_Page excerpt_
■ ■ ■
Beelzebub tells Hassein to ask him questions about what interests Hassein, not what interests Beelzebub. Following the principle, by their fruits you shall know them, the form and sequence of what is offered in a moment, is dependent on the need and readiness perceived in the younger by the elder. This is the essence of oral tradition.

 

This seems to support the notion that Work has to be flexible and open to alteration depending on time and circumstance. Gurdjieff appears to be saying that a static Work becomes a dead Work. Genuine initiates seem able to thread the needle of this apparent paradox by demonstrating this creative flexibility. The creations of wiseacrists and hasnamuses are destructive. What seems to be the difference?
■ ■ ■
_Supplied information_
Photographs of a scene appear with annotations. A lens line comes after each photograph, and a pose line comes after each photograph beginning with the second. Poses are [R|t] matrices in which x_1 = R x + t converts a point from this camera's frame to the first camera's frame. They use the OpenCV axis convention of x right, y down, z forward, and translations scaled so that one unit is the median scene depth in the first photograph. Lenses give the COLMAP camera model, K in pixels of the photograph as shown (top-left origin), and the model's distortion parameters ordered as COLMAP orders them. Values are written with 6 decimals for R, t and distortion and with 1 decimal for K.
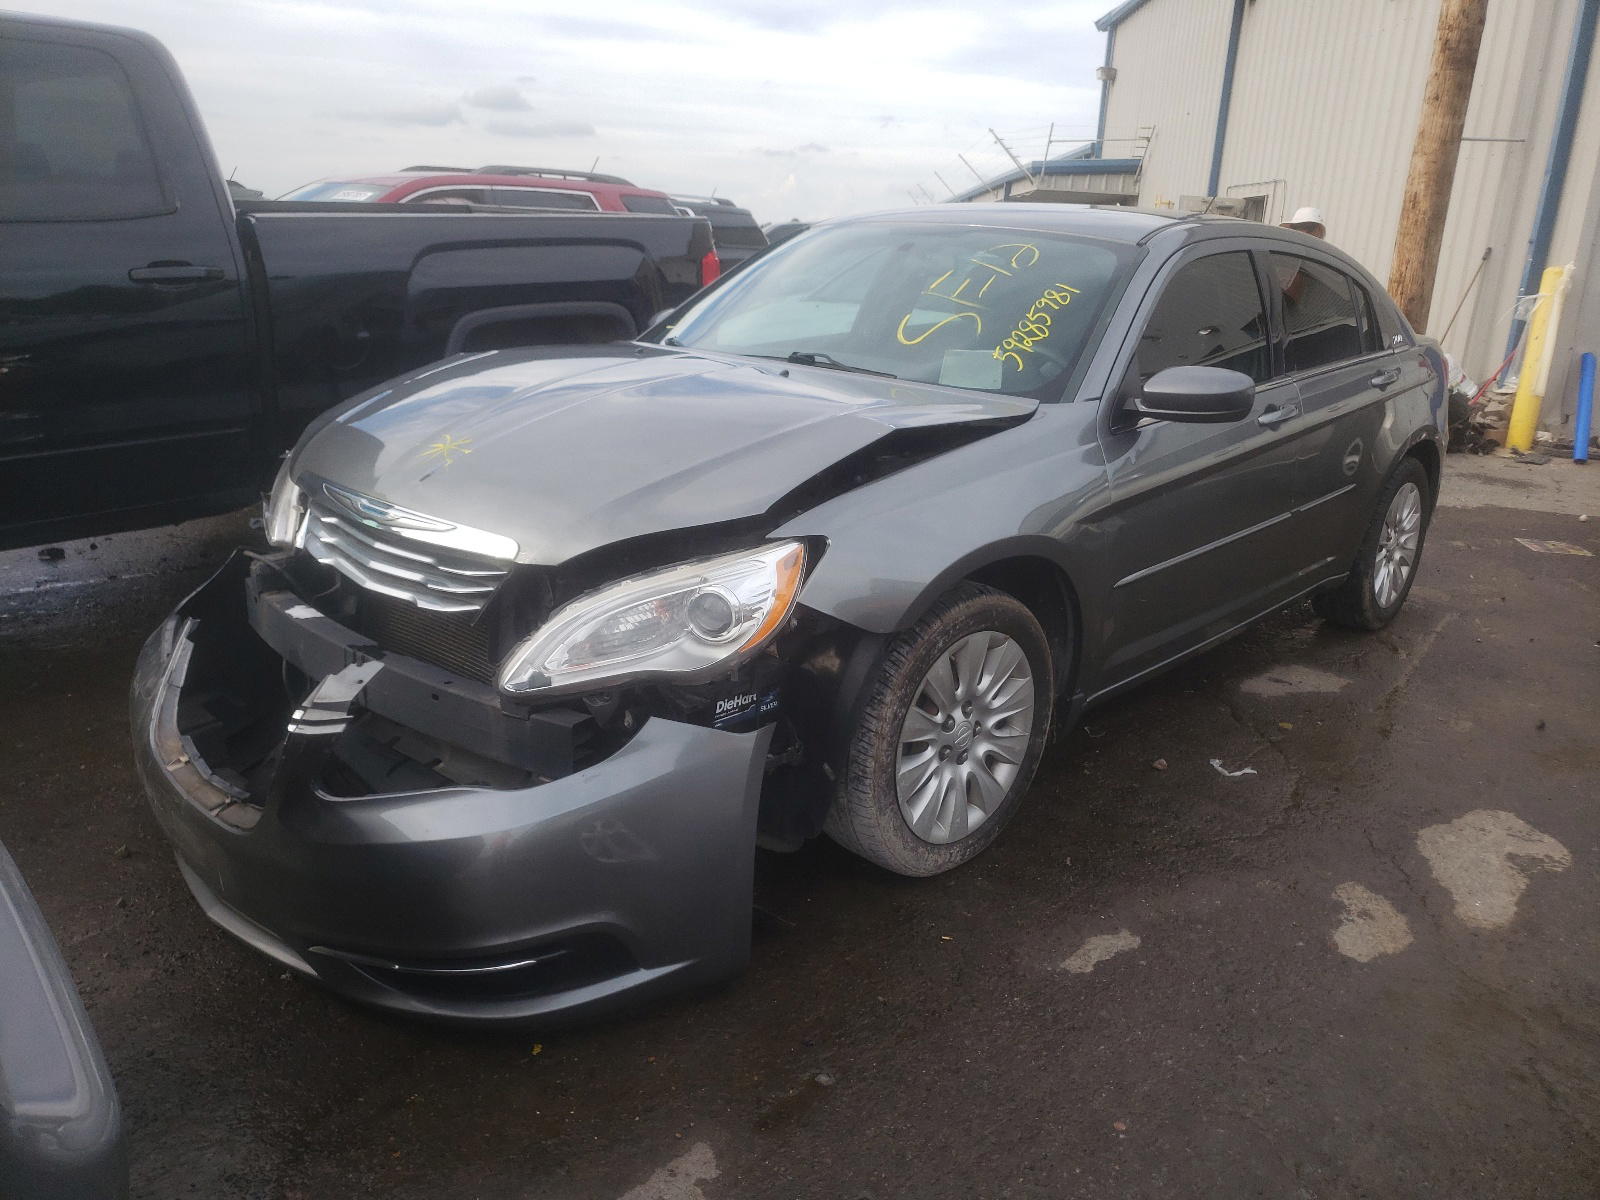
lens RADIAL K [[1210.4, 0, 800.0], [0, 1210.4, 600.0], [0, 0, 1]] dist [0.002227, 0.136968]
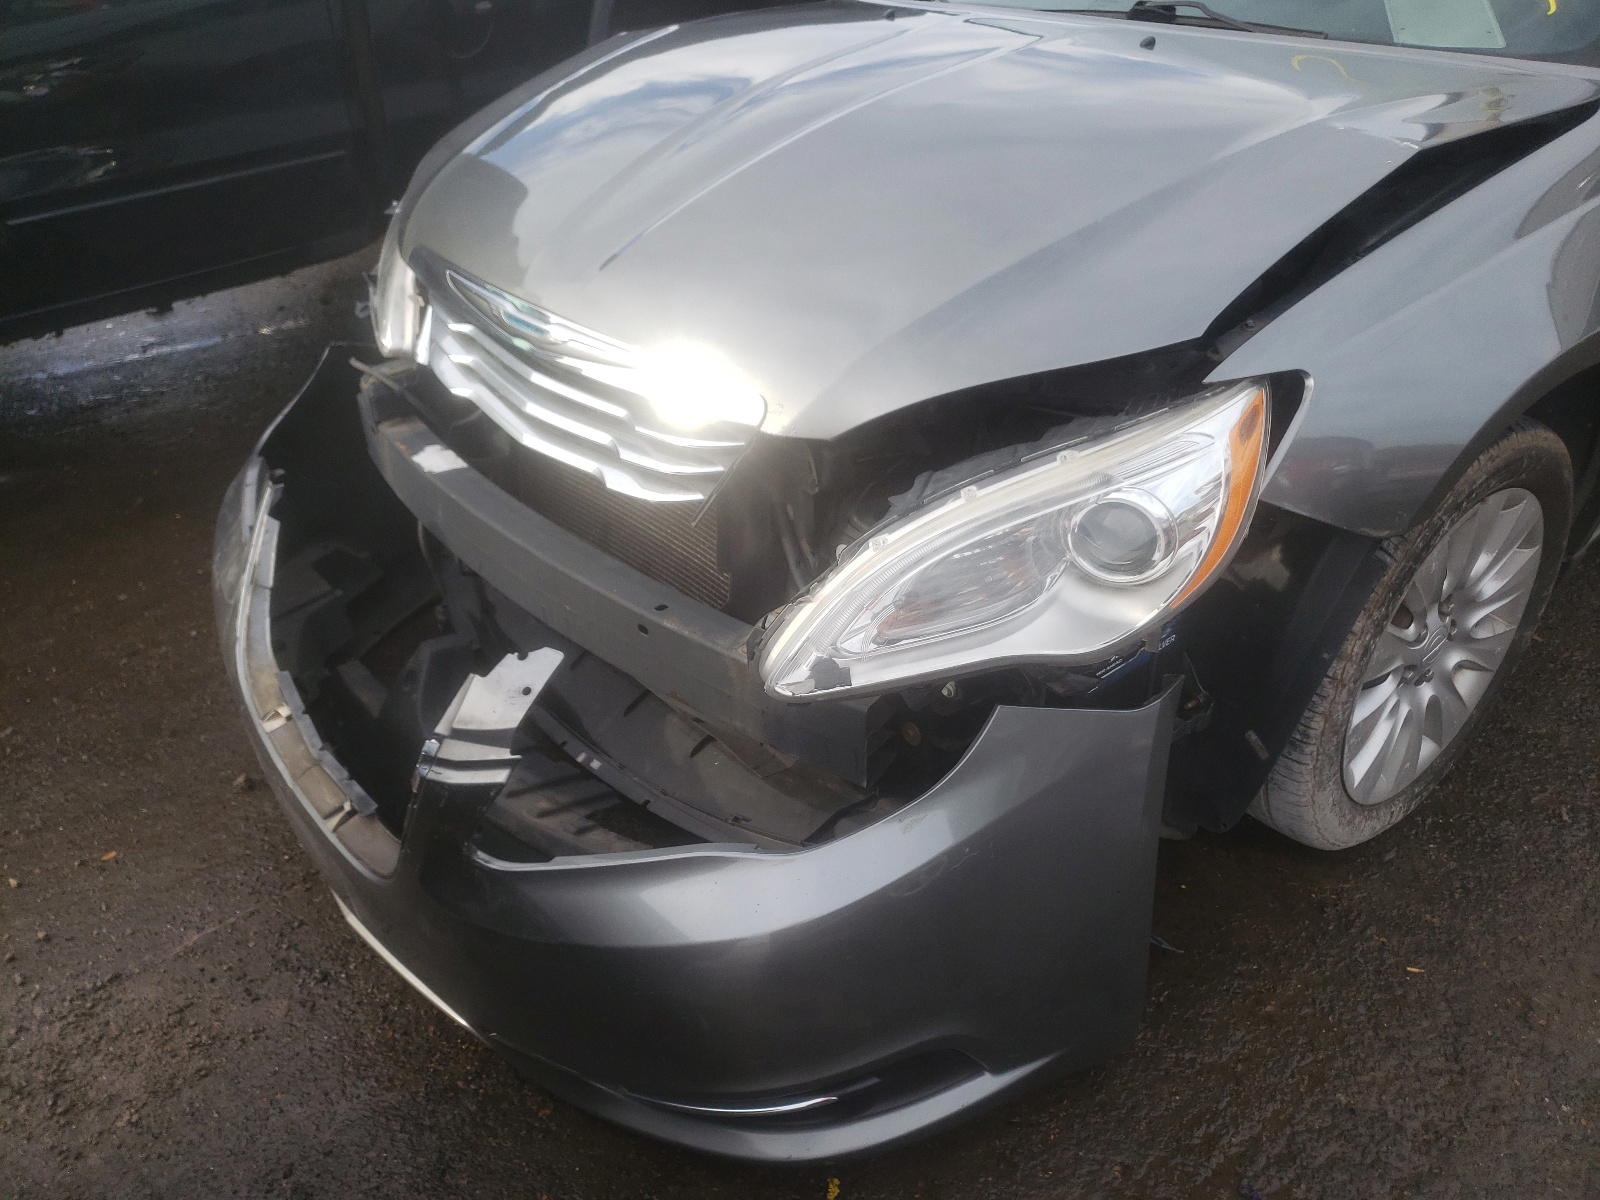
■ ■ ■
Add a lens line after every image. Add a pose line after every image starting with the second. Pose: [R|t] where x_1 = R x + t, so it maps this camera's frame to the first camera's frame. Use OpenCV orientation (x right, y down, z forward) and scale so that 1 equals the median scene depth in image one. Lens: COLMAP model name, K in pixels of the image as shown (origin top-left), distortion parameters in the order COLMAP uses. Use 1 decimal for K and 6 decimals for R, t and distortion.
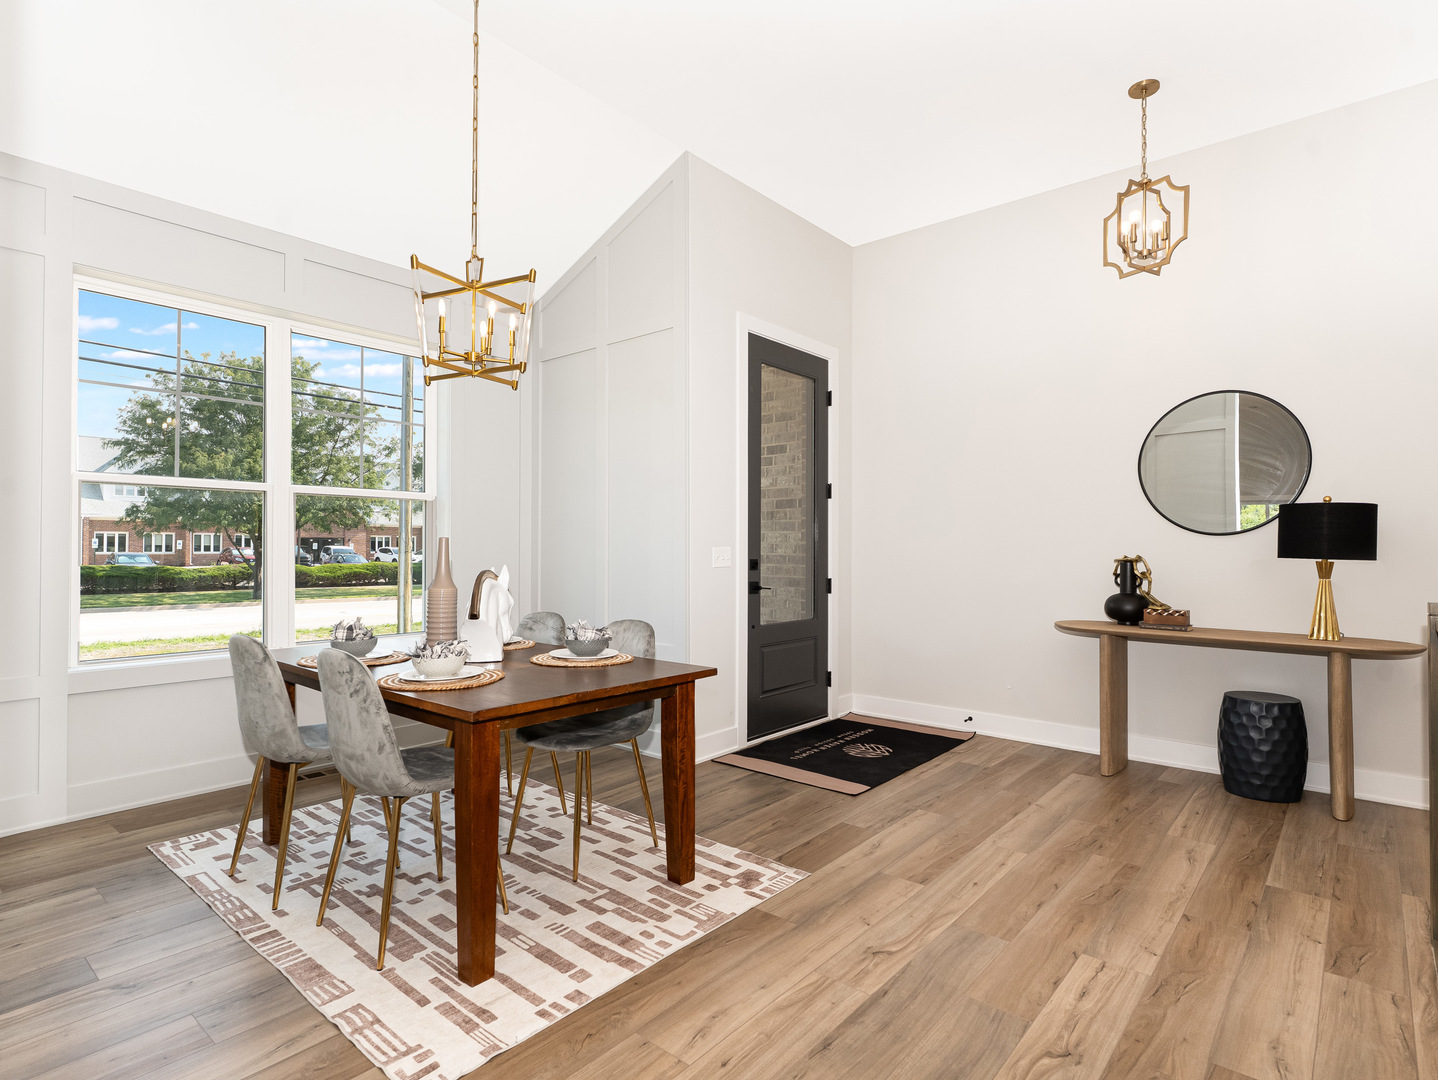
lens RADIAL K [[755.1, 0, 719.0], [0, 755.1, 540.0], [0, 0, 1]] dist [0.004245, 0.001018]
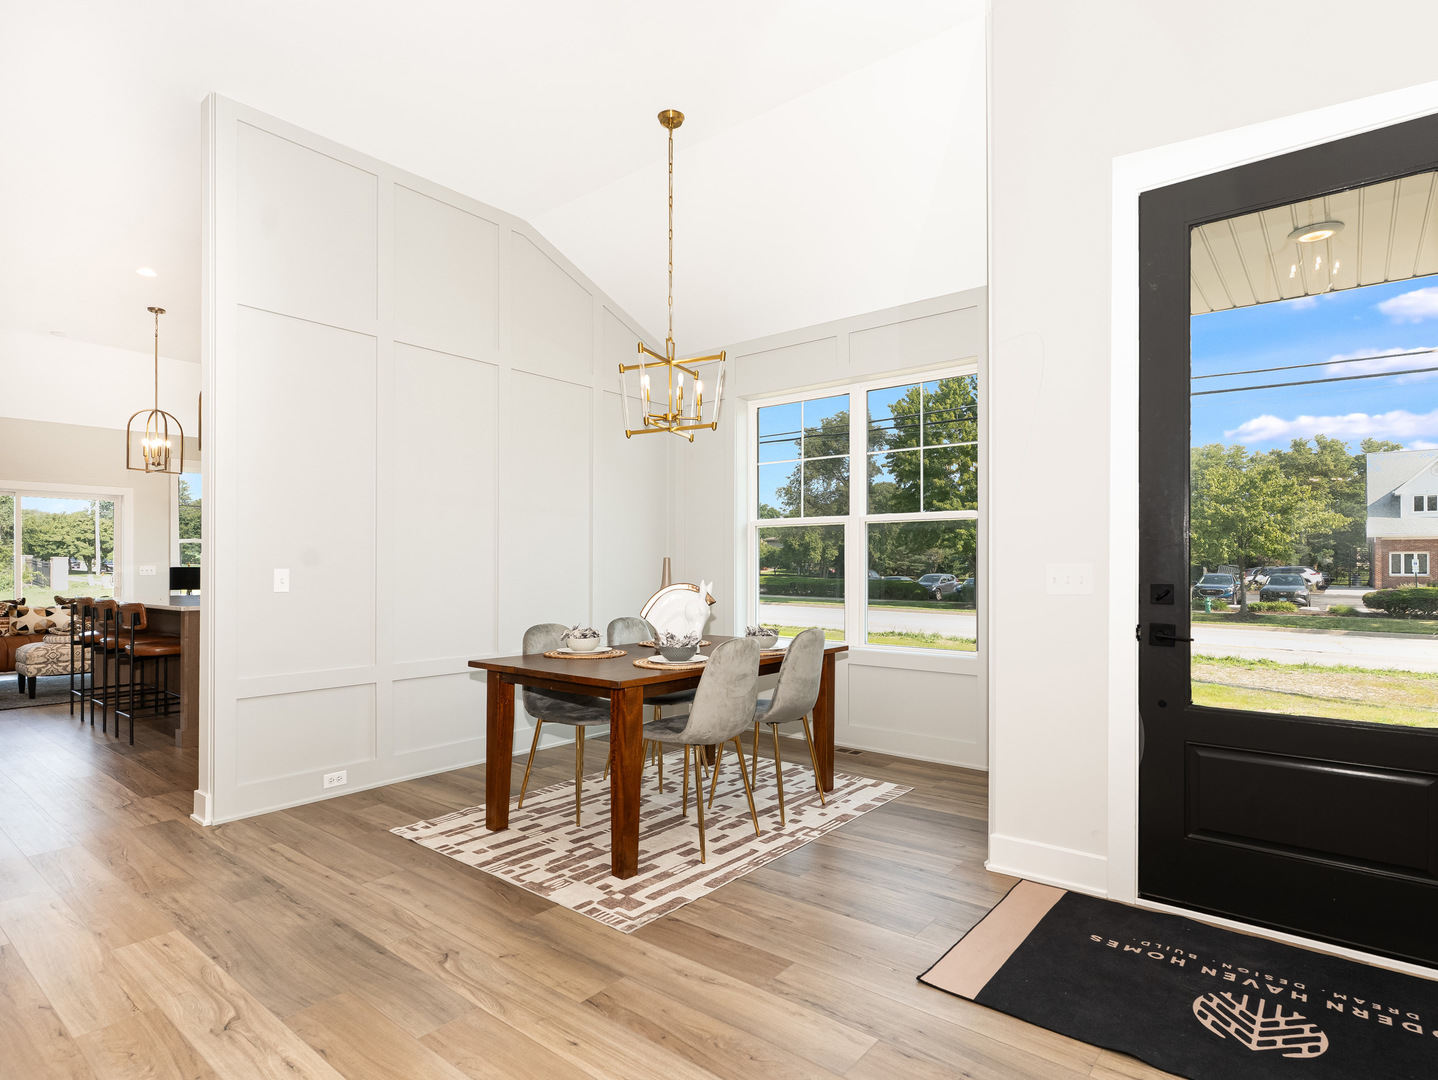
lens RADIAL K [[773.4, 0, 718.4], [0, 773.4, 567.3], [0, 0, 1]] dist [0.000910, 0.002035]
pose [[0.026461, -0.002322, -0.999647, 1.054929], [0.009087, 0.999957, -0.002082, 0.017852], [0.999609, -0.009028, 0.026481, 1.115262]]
■ ■ ■
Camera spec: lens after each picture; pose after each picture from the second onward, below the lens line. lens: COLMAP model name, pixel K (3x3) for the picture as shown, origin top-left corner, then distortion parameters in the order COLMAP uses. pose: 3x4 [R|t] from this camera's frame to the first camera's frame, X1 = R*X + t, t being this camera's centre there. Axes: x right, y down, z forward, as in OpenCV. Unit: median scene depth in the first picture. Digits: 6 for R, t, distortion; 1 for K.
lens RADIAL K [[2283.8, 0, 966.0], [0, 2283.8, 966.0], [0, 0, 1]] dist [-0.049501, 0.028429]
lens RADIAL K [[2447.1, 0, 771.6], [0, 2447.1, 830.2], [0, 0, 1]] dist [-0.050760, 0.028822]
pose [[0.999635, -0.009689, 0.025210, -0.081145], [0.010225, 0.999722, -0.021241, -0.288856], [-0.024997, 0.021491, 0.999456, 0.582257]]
■ ■ ■
_Exercise requirements_
Lift the words of the Gurdjieff excerpt from "This seems to" to "be the difference?", copying them without any change. Rely only on the Gurdjieff excerpt and set the material aside.

_Exercise solution_
This seems to support the notion that Work has to be flexible and open to alteration depending on time and circumstance. Gurdjieff appears to be saying that a static Work becomes a dead Work. Genuine initiates seem able to thread the needle of this apparent paradox by demonstrating this creative flexibility. The creations of wiseacrists and hasnamuses are destructive. What seems to be the difference?